• _Job_
Search the entries below for the word "provided", then copy each line in which it is found.

• _Data for analysis_
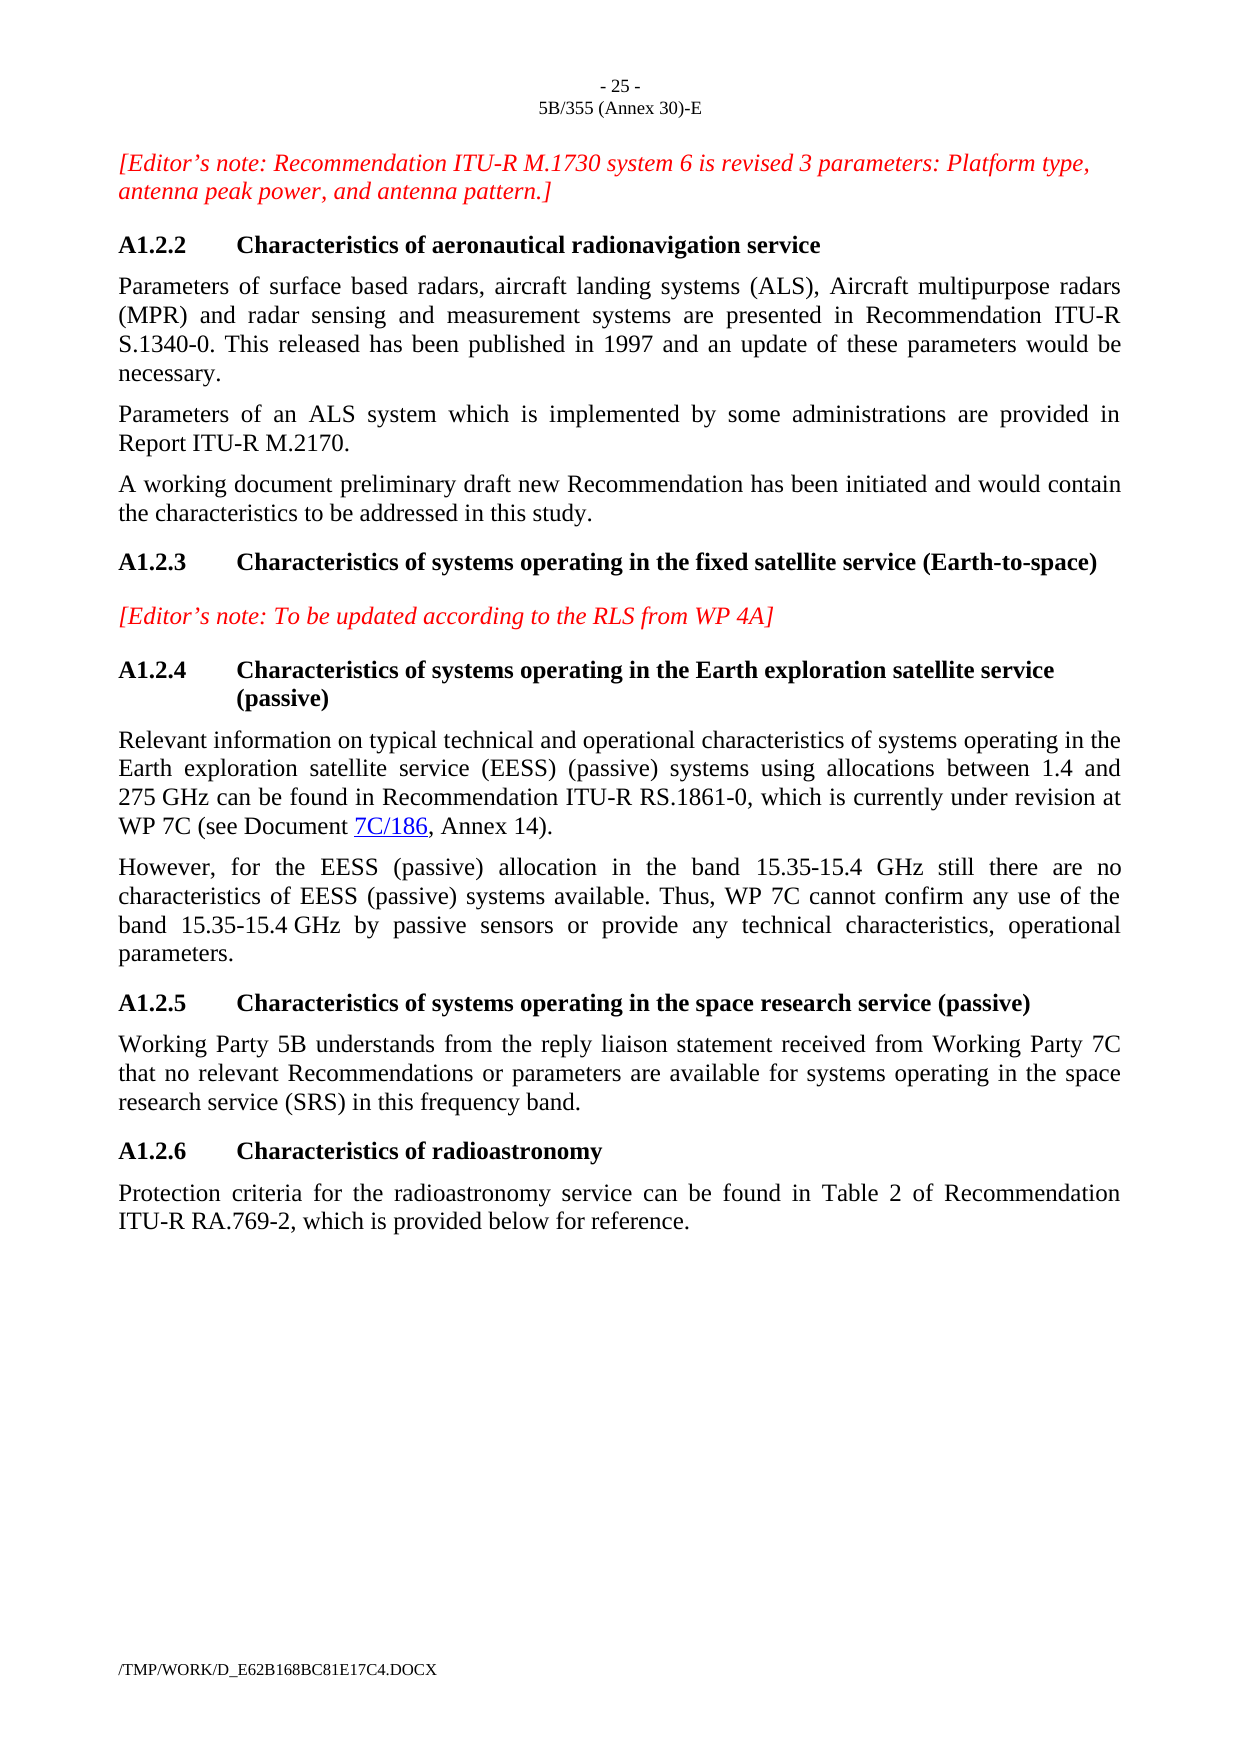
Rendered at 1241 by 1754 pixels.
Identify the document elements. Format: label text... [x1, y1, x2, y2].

subtitle A1.2.3 Characteristics of systems operating in the fixed satellite service (Earth-to-space) [118, 547, 1122, 576]
text However, for the EESS (passive) allocation in the band 15.35-15.4 GHz still there are no characteristics of EESS (passive) systems available. Thus, WP 7C cannot confirm any use of the band 15.35-15.4 GHz by passive sensors or provide any technical characteristics, operational parameters. [118, 852, 1122, 967]
subtitle A1.2.4 Characteristics of systems operating in the Earth exploration satellite service (passive) [118, 655, 1122, 712]
text Protection criteria for the radioastronomy service can be found in Table 2 of Recommendation ITU-R RA.769-2, which is provided below for reference. [118, 1178, 1122, 1235]
text A working document preliminary draft new Recommendation has been initiated and would contain the characteristics to be addressed in this study. [118, 469, 1122, 526]
text [Editor’s note: Recommendation ITU-R M.1730 system 6 is revised 3 parameters: Platform type, antenna peak power, and antenna pattern.] [118, 148, 1122, 205]
subtitle A1.2.5 Characteristics of systems operating in the space research service (passive) [118, 988, 1122, 1017]
text Relevant information on typical technical and operational characteristics of systems operating in the Earth exploration satellite service (EESS) (passive) systems using allocations between 1.4 and 275 GHz can be found in Recommendation ITU-R RS.1861-0, which is currently under revision at WP 7C (see Document 7C/186, Annex 14). [118, 725, 1122, 840]
subtitle A1.2.6 Characteristics of radioastronomy [118, 1136, 1122, 1165]
subtitle A1.2.2 Characteristics of aeronautical radionavigation service [118, 230, 1122, 259]
text [Editor’s note: To be updated according to the RLS from WP 4A] [118, 601, 1122, 630]
text Working Party 5B understands from the reply liaison statement received from Working Party 7C that no relevant Recommendations or parameters are available for systems operating in the space research service (SRS) in this frequency band. [118, 1029, 1122, 1116]
text Parameters of surface based radars, aircraft landing systems (ALS), Aircraft multipurpose radars (MPR) and radar sensing and measurement systems are presented in Recommendation ITU-R S.1340-0. This released has been published in 1997 and an update of these parameters would be necessary. [118, 271, 1122, 386]
text Parameters of an ALS system which is implemented by some administrations are provided in Report ITU-R M.2170. [118, 399, 1122, 456]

• _Written response_
text Protection criteria for the radioastronomy service can be found in Table 2 of Recommendation ITU-R RA.769-2, which is provided below for reference. [118, 1178, 1122, 1235]
text Parameters of an ALS system which is implemented by some administrations are provided in Report ITU-R M.2170. [118, 399, 1122, 456]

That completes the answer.